I find it difficult to understand the difference between permutation and combination and hence find these questions very hard.

As committee shouldn't have siblings in it, then a pair can send only one "representative" to the committee. # of ways to choose which 3 pairs of brothers and sisters should send one "representative" to the committee is \(C^3_4\) (choosing 3 pairs which will be granted the right to send one "representative" to the committee);

But each of these 3 pairs can send 2 persons to the committee either a brother or a sister: \(2*2*2=2^3\);

The first person on the committee can be anyone of the 8.

The second person on the committee can be only one out of 6 (the first person with her or his sibling excluded).

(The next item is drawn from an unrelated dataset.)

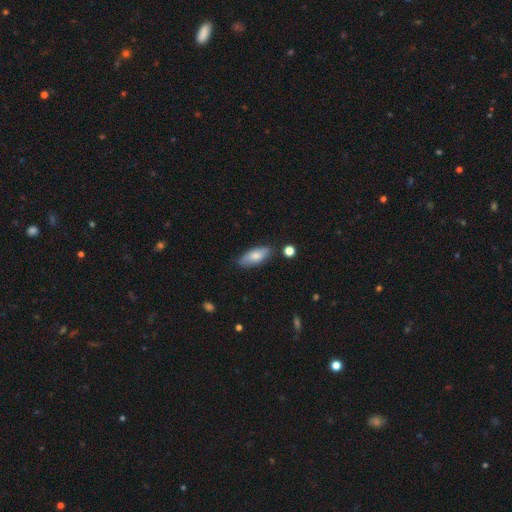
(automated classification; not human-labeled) A smooth galaxy with no disk features (75%) that is in between round and cigar-shaped (80%).

Vote fractions:
- Smooth or featured? smooth: 75% / featured or disk: 18% / star or artifact: 7%
- How rounded? in between: 80% / cigar-shaped: 18% / round: 3%
- Merging? none: 80% / minor disturbance: 14% / merger: 3% / major disturbance: 3%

The third person can be selected only out of 4 (first two members and their siblings excluded), giving 8*6*4 permutations. These are called permutations because we count every distinct combination of 3 people 6 times (6=3!). For example, we count {Ann, Bill, and Jane} as {Ann, Bill, Jane}, {Ann, Jane, Bill}, {Jane, Ann, Bill}, {Jane, Bill, Ann}, {Bill, Ann, Jane}, {Bill, Jane, Ann}. To get the number of combinations, divide the number of permutations by 6: 8*6*4 / (6) = 32 combinations.

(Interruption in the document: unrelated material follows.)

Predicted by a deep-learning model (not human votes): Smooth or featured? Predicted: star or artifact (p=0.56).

I understand uptil the last part but I don't understand why we're diving by 6? Can anyone clarify this for me?

We need to divide \(8*6*4=192\) by the factorial of the # of people - 3! to get rid of duplications \(8*6*4=192\) contains ---> \(\frac{192}{3!}=32\) - correct answer.

Consider example with smaller number: there are two couples and we want to choose 2 people not married to each other. Couples: \(A_1\), \(A_2\) and \(B_1\), \(B_2\). Committees possible:

If we do as proposed in the solution you posted: The first person on the committee can be anyone of the 4. The second person on the committee can be only one out of 2 (the first person with her or his sibling excluded).

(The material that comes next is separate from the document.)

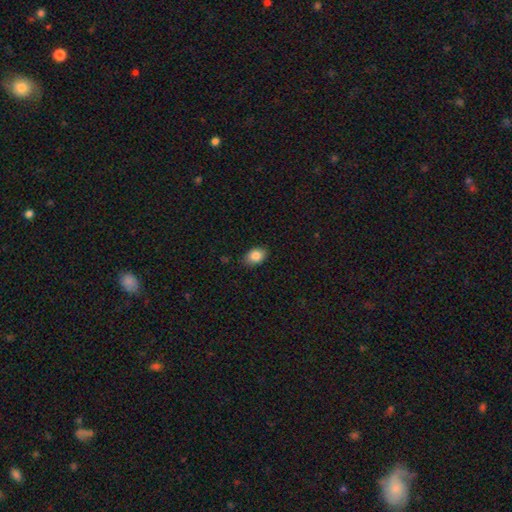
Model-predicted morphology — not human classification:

So we'll get: 4*2=8, so more than 4, which means that 8 contains some duplications. And to get the right answer we should divide 8 by 2! --> 8/2!=4.

It's because if you pick A1 for the first pick and than pick B1 for the second you'll get the committee {A1, B1} but if you'll pick B1 for the first pick and then A1 you'll get the exact same committee {A1, B1} (dividing by the factorial of the # of people in committee you'll exclude this double countings).

Re: If there are four distinct pairs of brothers and sisters [#permalink]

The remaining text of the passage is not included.